In an interview with CNBC, New Zealand’s trade minister, Damian O’Connor, said “I can’t speak for Australia and the way it runs its diplomatic relationships but clearly if they were to follow us, show respect, and speak with a little more diplomacy from time to time and be conscious with wording, than they too could be in a similar situation.”
Australia’s trade minister, Dan Tehan, said the following day that Australia’s relationship with China was “based on an assessment of our national interests” and that his government’s approach to trade policy with China would be guided by “proactivity, principle and patience.”
Australian MP and former diplomat, Dave Sharma, tweeted: “Expected a little more… so much for Trans-Tasman solidarity.”
Sharma later told the Sydney Morning Herald that the advice from New Zealand was not “particularly insightful or helpful.”
“The idea that Australia’s tone or wording is somehow responsible for challenges in our relationship with China is one we fundamentally reject and is at odds with reality,” he said. “It betrays a lack of acquaintance with basic facts that I would not expect from a close friend and partner like New Zealand.”
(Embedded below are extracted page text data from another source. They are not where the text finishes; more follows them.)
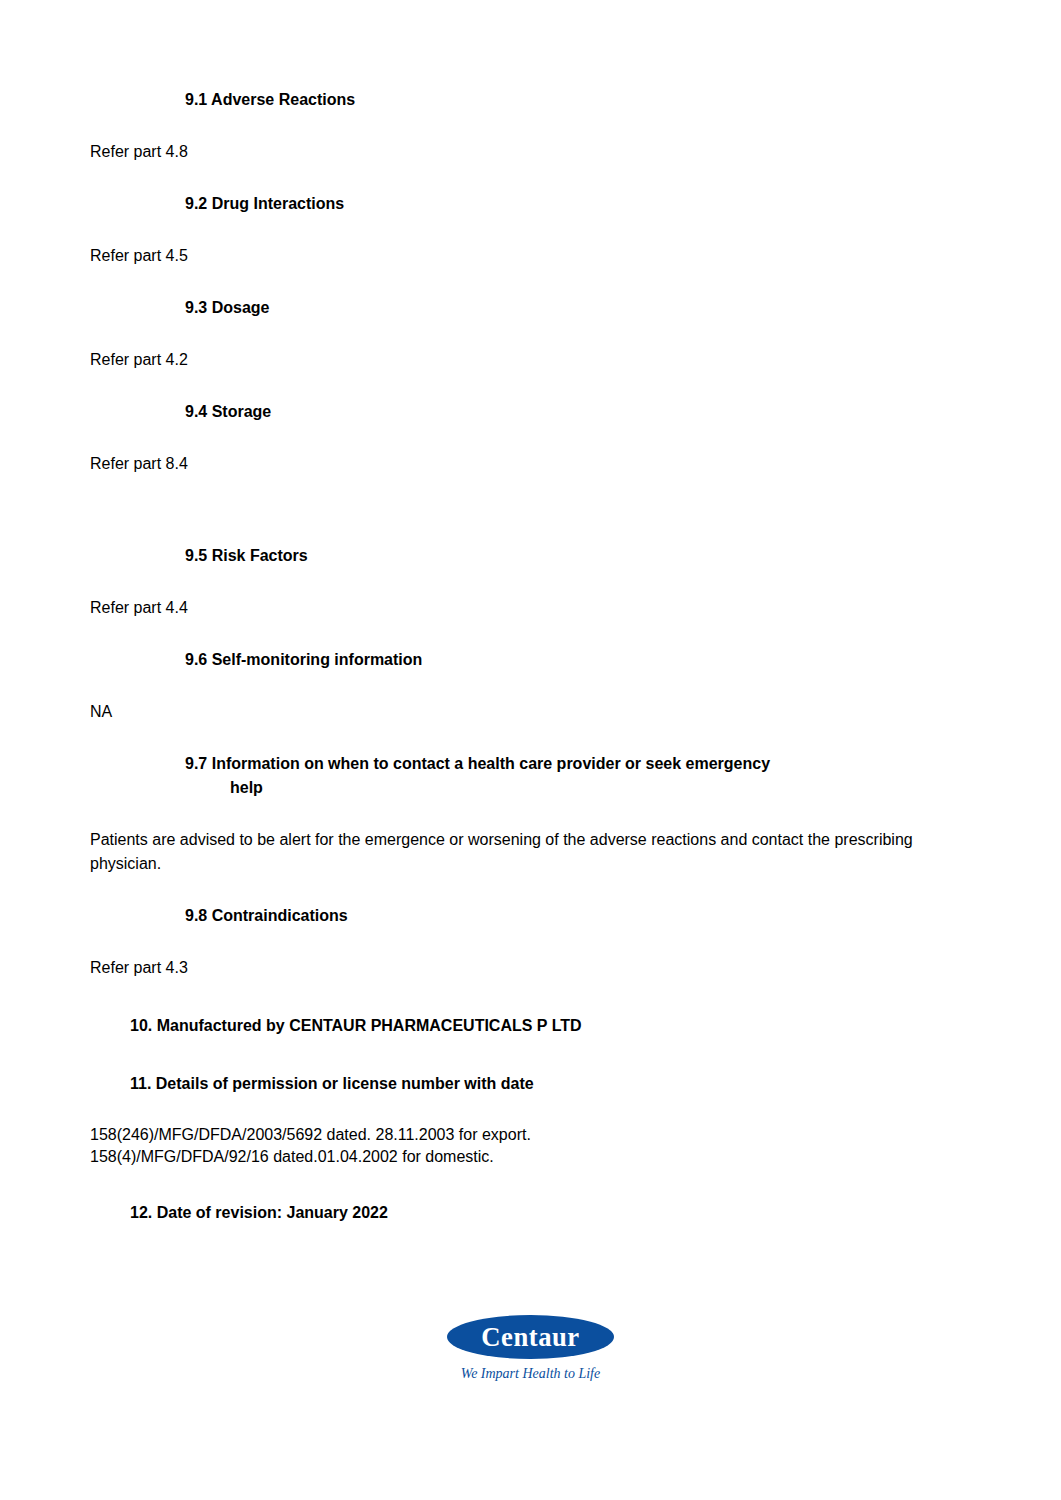9.1 Adverse Reactions
Refer part 4.8
9.2 Drug Interactions
Refer part 4.5
9.3 Dosage
Refer part 4.2
9.4 Storage
Refer part 8.4
9.5 Risk Factors
Refer part 4.4
9.6 Self-monitoring information
NA
9.7 Information on when to contact a health care provider or seek emergency help
Patients are advised to be alert for the emergence or worsening of the adverse reactions and contact the prescribing physician.
9.8 Contraindications
Refer part 4.3
10. Manufactured by CENTAUR PHARMACEUTICALS P LTD
11. Details of permission or license number with date
158(246)/MFG/DFDA/2003/5692 dated. 28.11.2003 for export.
158(4)/MFG/DFDA/92/16 dated.01.04.2002 for domestic.
12. Date of revision: January 2022
Centaur
We Impart Health to Life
Others noted how closely O’Connor’s comments echoed Chinese government complaints about and demands of Australia.
China’s state-owned Global Times newspaper seized the moment to deepen the rift by stating that New Zealand and Australia’s approaches toward China were as different as “fire and ice,” accusing Canberra of harboring a “cold war mentality” while Wellington was “relatively open toward the rise of China.”
Dr. Jeffrey Wilson, a trade expert and research director of the Perth USAsia Center told the Guardian that by O’Connor “echoing comments made in the Global Times, the New Zealand trade minister is deliberately criticizing Australia to play to a Chinese audience.”
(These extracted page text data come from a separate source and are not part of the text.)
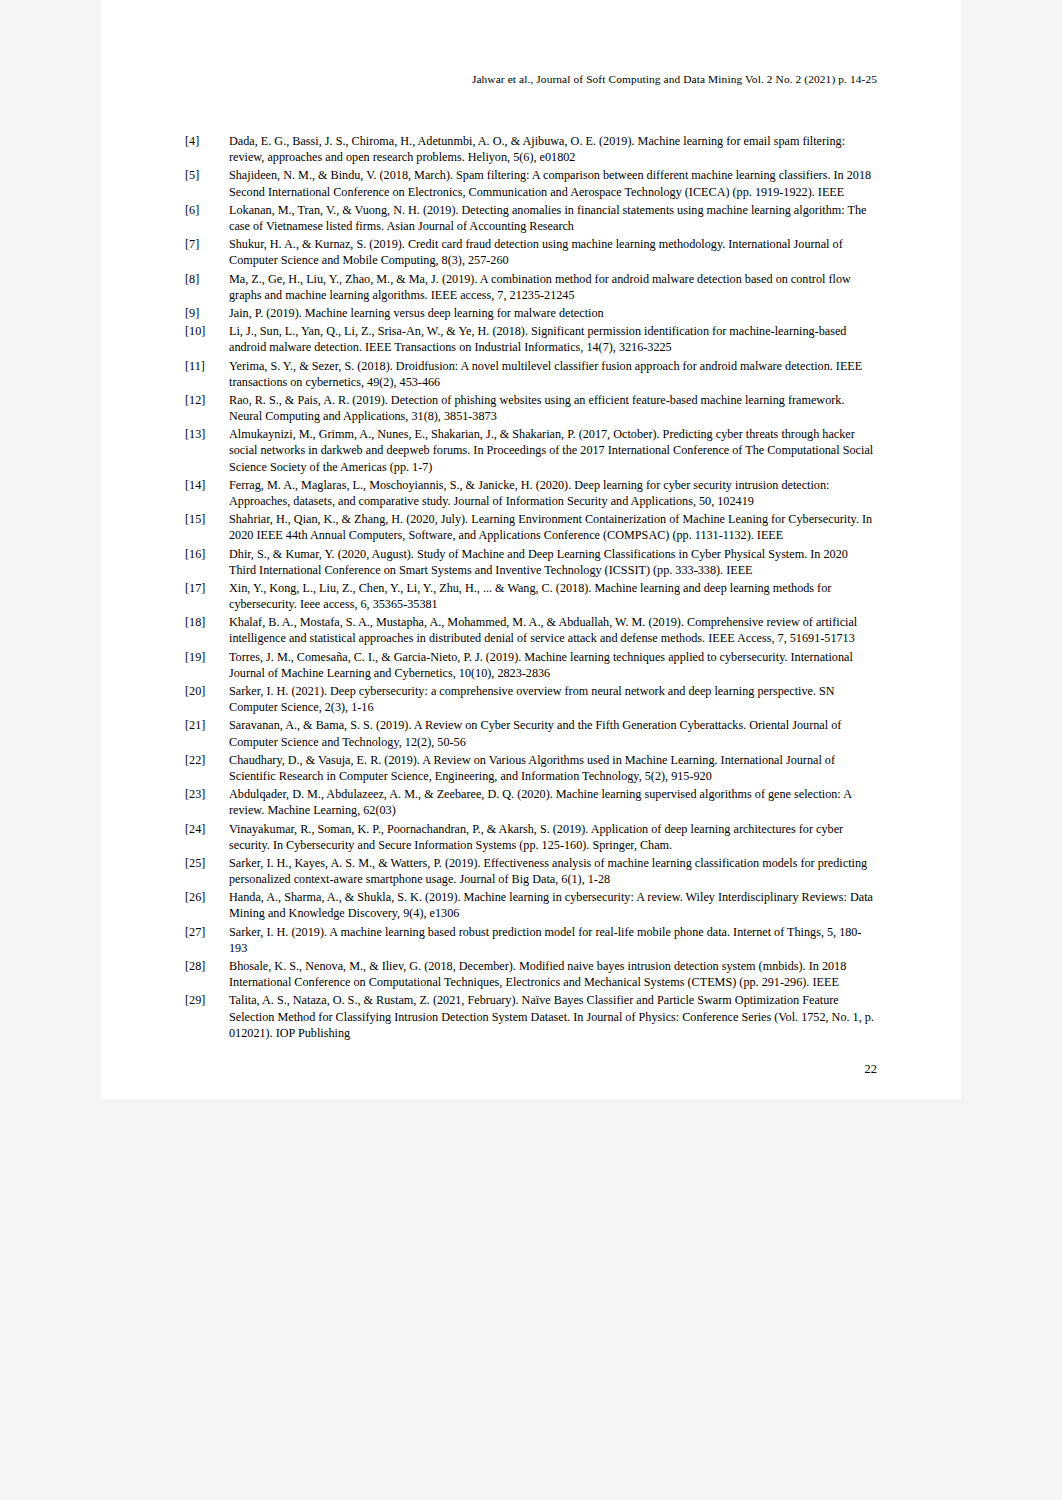Jahwar et al., Journal of Soft Computing and Data Mining Vol. 2 No. 2 (2021) p. 14-25
[4]
Dada, E. G., Bassi, J. S., Chiroma, H., Adetunmbi, A. O., & Ajibuwa, O. E. (2019). Machine learning for email spam filtering: review, approaches and open research problems. Heliyon, 5(6), e01802
[5]
Shajideen, N. M., & Bindu, V. (2018, March). Spam filtering: A comparison between different machine learning classifiers. In 2018 Second International Conference on Electronics, Communication and Aerospace Technology (ICECA) (pp. 1919-1922). IEEE
[6]
Lokanan, M., Tran, V., & Vuong, N. H. (2019). Detecting anomalies in financial statements using machine learning algorithm: The case of Vietnamese listed firms. Asian Journal of Accounting Research
[7]
Shukur, H. A., & Kurnaz, S. (2019). Credit card fraud detection using machine learning methodology. International Journal of Computer Science and Mobile Computing, 8(3), 257-260
[8]
Ma, Z., Ge, H., Liu, Y., Zhao, M., & Ma, J. (2019). A combination method for android malware detection based on control flow graphs and machine learning algorithms. IEEE access, 7, 21235-21245
[9]
Jain, P. (2019). Machine learning versus deep learning for malware detection
[10]
Li, J., Sun, L., Yan, Q., Li, Z., Srisa-An, W., & Ye, H. (2018). Significant permission identification for machine-learning-based android malware detection. IEEE Transactions on Industrial Informatics, 14(7), 3216-3225
[11]
Yerima, S. Y., & Sezer, S. (2018). Droidfusion: A novel multilevel classifier fusion approach for android malware detection. IEEE transactions on cybernetics, 49(2), 453-466
[12]
Rao, R. S., & Pais, A. R. (2019). Detection of phishing websites using an efficient feature-based machine learning framework. Neural Computing and Applications, 31(8), 3851-3873
[13]
Almukaynizi, M., Grimm, A., Nunes, E., Shakarian, J., & Shakarian, P. (2017, October). Predicting cyber threats through hacker social networks in darkweb and deepweb forums. In Proceedings of the 2017 International Conference of The Computational Social Science Society of the Americas (pp. 1-7)
[14]
Ferrag, M. A., Maglaras, L., Moschoyiannis, S., & Janicke, H. (2020). Deep learning for cyber security intrusion detection: Approaches, datasets, and comparative study. Journal of Information Security and Applications, 50, 102419
[15]
Shahriar, H., Qian, K., & Zhang, H. (2020, July). Learning Environment Containerization of Machine Leaning for Cybersecurity. In 2020 IEEE 44th Annual Computers, Software, and Applications Conference (COMPSAC) (pp. 1131-1132). IEEE
[16]
Dhir, S., & Kumar, Y. (2020, August). Study of Machine and Deep Learning Classifications in Cyber Physical System. In 2020 Third International Conference on Smart Systems and Inventive Technology (ICSSIT) (pp. 333-338). IEEE
[17]
Xin, Y., Kong, L., Liu, Z., Chen, Y., Li, Y., Zhu, H., ... & Wang, C. (2018). Machine learning and deep learning methods for cybersecurity. Ieee access, 6, 35365-35381
[18]
Khalaf, B. A., Mostafa, S. A., Mustapha, A., Mohammed, M. A., & Abduallah, W. M. (2019). Comprehensive review of artificial intelligence and statistical approaches in distributed denial of service attack and defense methods. IEEE Access, 7, 51691-51713
[19]
Torres, J. M., Comesaña, C. I., & Garcia-Nieto, P. J. (2019). Machine learning techniques applied to cybersecurity. International Journal of Machine Learning and Cybernetics, 10(10), 2823-2836
[20]
Sarker, I. H. (2021). Deep cybersecurity: a comprehensive overview from neural network and deep learning perspective. SN Computer Science, 2(3), 1-16
[21]
Saravanan, A., & Bama, S. S. (2019). A Review on Cyber Security and the Fifth Generation Cyberattacks. Oriental Journal of Computer Science and Technology, 12(2), 50-56
[22]
Chaudhary, D., & Vasuja, E. R. (2019). A Review on Various Algorithms used in Machine Learning. International Journal of Scientific Research in Computer Science, Engineering, and Information Technology, 5(2), 915-920
[23]
Abdulqader, D. M., Abdulazeez, A. M., & Zeebaree, D. Q. (2020). Machine learning supervised algorithms of gene selection: A review. Machine Learning, 62(03)
[24]
Vinayakumar, R., Soman, K. P., Poornachandran, P., & Akarsh, S. (2019). Application of deep learning architectures for cyber security. In Cybersecurity and Secure Information Systems (pp. 125-160). Springer, Cham.
[25]
Sarker, I. H., Kayes, A. S. M., & Watters, P. (2019). Effectiveness analysis of machine learning classification models for predicting personalized context-aware smartphone usage. Journal of Big Data, 6(1), 1-28
[26]
Handa, A., Sharma, A., & Shukla, S. K. (2019). Machine learning in cybersecurity: A review. Wiley Interdisciplinary Reviews: Data Mining and Knowledge Discovery, 9(4), e1306
[27]
Sarker, I. H. (2019). A machine learning based robust prediction model for real-life mobile phone data. Internet of Things, 5, 180-193
[28]
Bhosale, K. S., Nenova, M., & Iliev, G. (2018, December). Modified naive bayes intrusion detection system (mnbids). In 2018 International Conference on Computational Techniques, Electronics and Mechanical Systems (CTEMS) (pp. 291-296). IEEE
[29]
Talita, A. S., Nataza, O. S., & Rustam, Z. (2021, February). Naïve Bayes Classifier and Particle Swarm Optimization Feature Selection Method for Classifying Intrusion Detection System Dataset. In Journal of Physics: Conference Series (Vol. 1752, No. 1, p. 012021). IOP Publishing
22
O’Connor eventually attempted to walk back the comments he made during a phone call with his Australian counterpart and in a statement provided to NZ news site Stuff.
“The Australia-China relationship will always be a matter for China and Australia,” O’Connor said. “I’ve spoken with my Australian counterpart earlier today to reiterate, as I said in the interview, that we do not speak for Australia on this or any other matter.”
O’Connor’s comments are the latest in a series focused on Canberra’s trade dispute with Beijing. New Zealand’s Foreign Minister Nanaia Mahuta also faced resistance from Australian officials last month after she offered to mediate a truce between Australia and China, stating that both parties needed to “concede in some areas where they are currently not seeing eye to eye.”
China is Australia’s largest two-way trading partner, but relations have deteriorated to their worst state in decades after Beijing slapped tariffs on more than $20 billion worth of exports including Australian barley, wine, cotton, coal, and beef.
China is also New Zealand’s largest two-way trading partner. The two countries have just signed an updated free trade agreement that will see tariff-free access for about 99 percent of New Zealand’s nearly NZ$3 billion wood and paper trade to China, reduced compliance costs for New Zealand exports, new and expanded market access for both countries, and increased visa quotas.
China watchers claim that Wellington’s China policy puts economic benefit above democratic values.
“There is a longer-term problem O’Connor’s silly comments feed into: the idea that New Zealand still sees China as a lovely big market and is blissfully unaware that China has been busy coercing some of Australia’s and New Zealand’s partners in the South China Sea and that under Xi Jinping, China’s human rights record from Xinjiang to Hong Kong is objectionable,” said Robert Ayson, professor of strategic studies at Victoria University in Wellington.
It isn’t only officials in Canberra that are bothered by New Zealand’s foray into Australia-China relations. Activists have raised eyebrows as well.
Phil Lynch, director of the International Service for Human rights and former director of Australia’s Human Rights Law Center, said he was proud of Australia for standing up to China.
“I’m actually really proud of the Australian government’s consistent and strong approach to human rights in China,” he tweeted. “Perhaps the New Zealand Government should be less craven and unprincipled on China and share the burden a little more.”
Elaine Pearson, the Australian director of Human Rights Watch, tweeted “If ‘speaking with more diplomacy’ = silence on China’s human rights violations then that’s exactly what President Xi wants. Note – New Zealand did not join the Jan 10 joint statement on arrests in Hong Kong with Australia, Canada, the UK and the US.”